By MIN LWIN
Central Marketing Company, an affiliate of Htoo Trading Company, is set to launch a new service that will make SIM cards for GSM mobile phones more accessible, but also much more expensive to use.
The service, which will become available from December 12 on a trial basis, is being offered in collaboration with the state-owned Myanmar Post and Telecommunications (MPT). It will initially target foreign residents and tourists, according to business sources in Rangoon.
A source at Htoo Trading Company said that two types of cards will be made available—cards costing 20 FEC (officially equivalent to US $20), which must be used within four weeks, and 10-FEC cards valid for just two weeks.
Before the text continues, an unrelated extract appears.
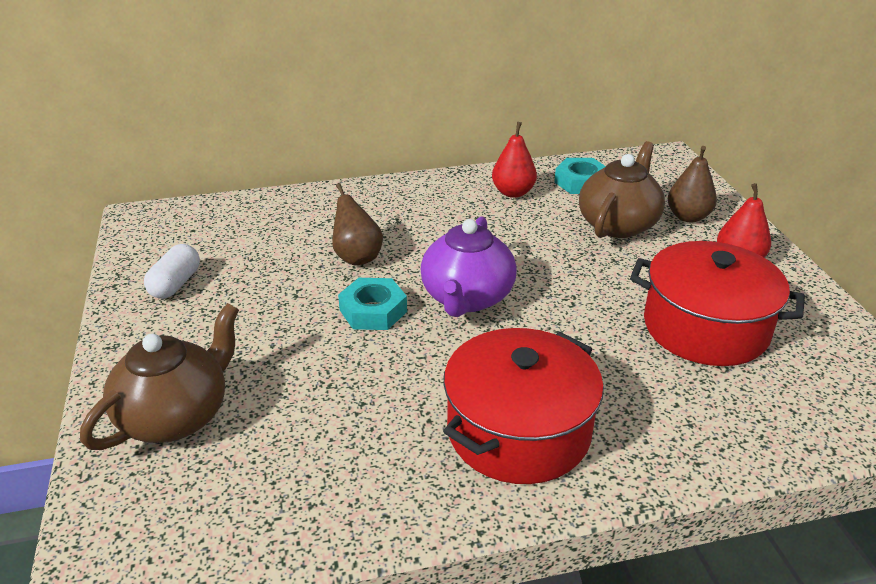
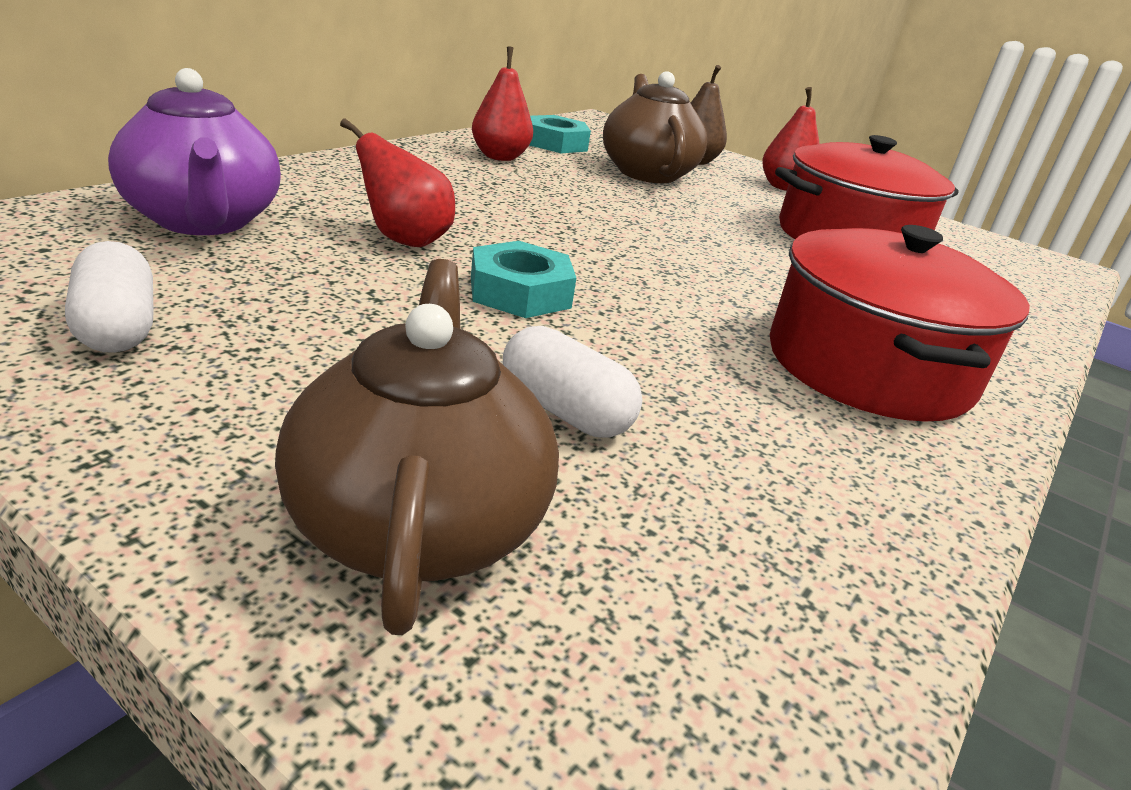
camera: 45 degrees left, 5 degrees down
brown pear [332,183,383,265] -> red pear [340,118,455,247]
purple teapot [420,216,517,317] -> purple teapot moved to [108,68,281,235]
none -> white capsule [503,326,642,438]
This contrasts with the official license fee of 1.55 million kyat ($1,240) currently charged by MPT. However, the cost of placing a domestic call will rise dramatically, from 25 kyat (around $0.02) to 350 kyat ($0.30).
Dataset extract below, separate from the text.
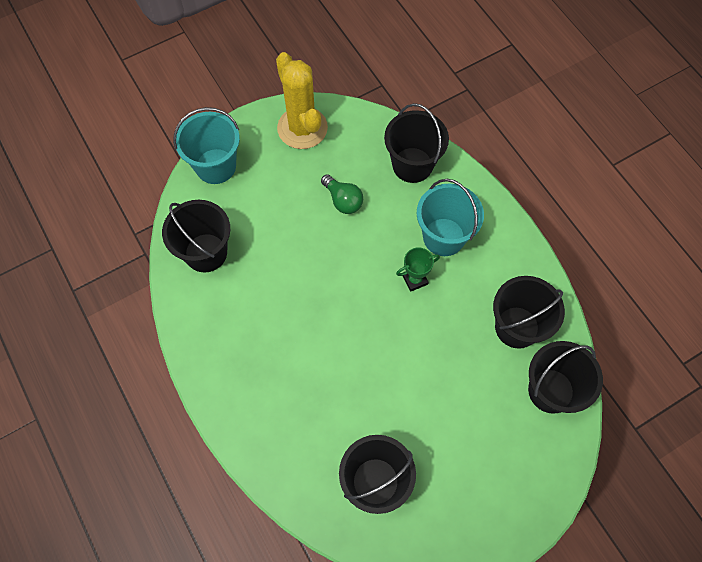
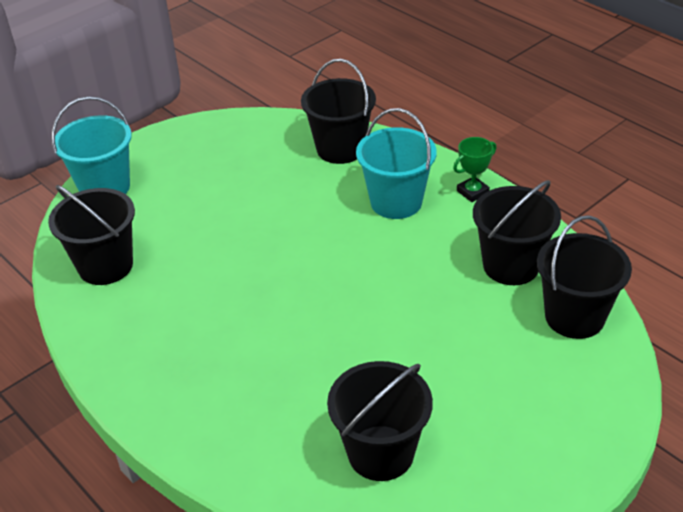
camera: 10 degrees left, 25 degrees down
yellow cactus [276,52,328,149] -> none
green light bulb [321,174,363,214] -> none
green trophy [396,247,440,292] -> green trophy moved to [453,137,497,202]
“It’s good to hear that the GSM phone SIM cards are cheaper, but at 350 kyat per minute, the charge for making local calls is too high,” said the owner of a shop selling mobile phones in Rangoon’s Yuzana shopping center.
Another factor that is likely to limit the market for the new service is the fact that it will only be available at hotels run by Tay Za, the owner of Htoo Trading Company and a close crony of the country’s military leader, Snr-Gen Than Shwe.
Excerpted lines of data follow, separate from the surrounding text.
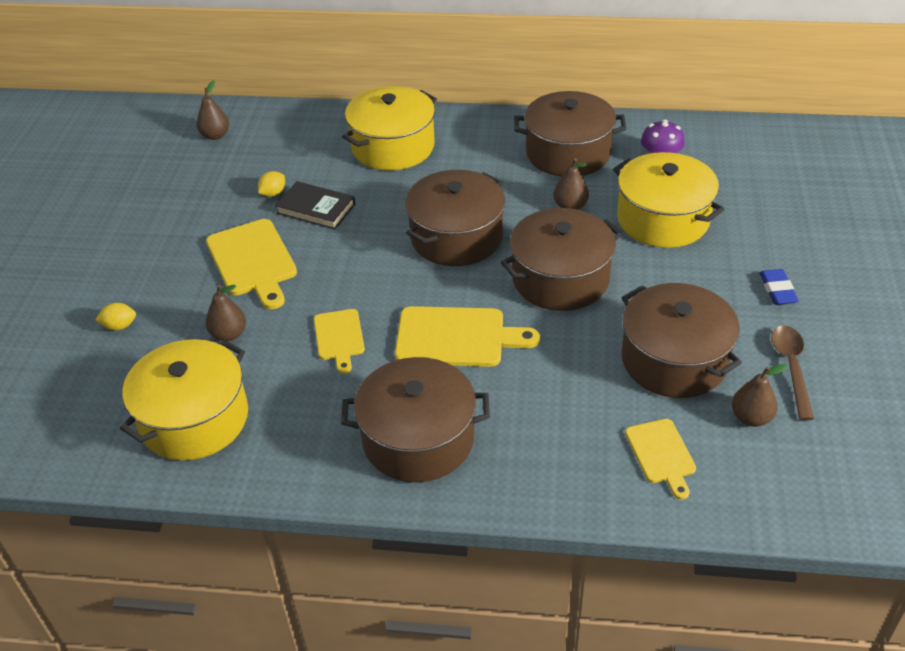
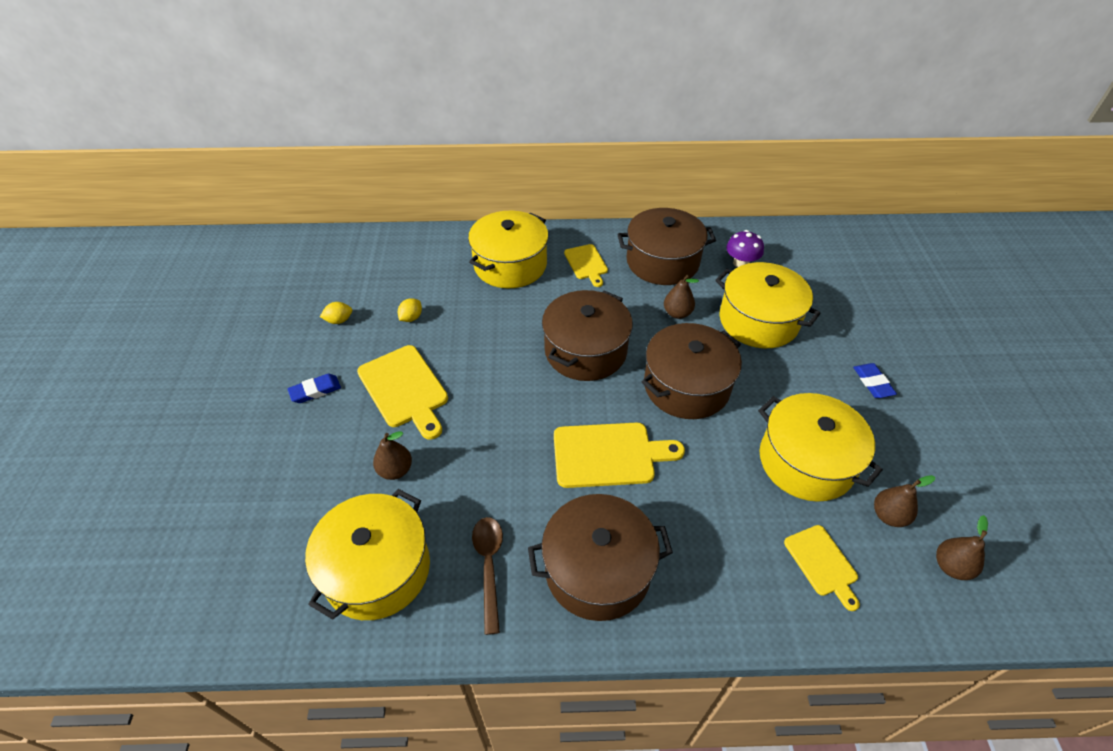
camera: 10 degrees left, 5 degrees up
yellow lemon [95,303,136,331] -> yellow lemon moved to [320,302,352,324]
brown pear [197,80,229,140] -> brown pear moved to [936,515,988,580]
black book [275,181,355,230] -> none
yellow cutting board [314,309,365,374] -> yellow cutting board moved to [564,244,608,287]
brown pot [621,283,742,398] -> yellow pot [758,393,883,502]
brown spoon [771,325,814,420] -> brown spoon moved to [472,517,503,635]
none -> blue eraser [288,373,341,403]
“The hotels and resorts will also offer to sell handsets to customers who want to buy the new SIM cards,” said the source at Htoo Trading.
Business sources in Rangoon said that Tay Za had reached an agreement with the Burmese regime that put him in a position to dominate the telecommunications sector through his effective control of the lucrative GSM mobile phone market.
Htoo Trading Company already plays a major role in the Burmese economy. The company’s business activities range from logging, tourism, hotels, air transport and construction to technological investment in Yadanabon Cyber City in Mandalay.
GSM mobile phones have become an important communications tool in Burma, where there are now more than 200,000 GSM subscribers, according to MPT, which introduced the service in 2002.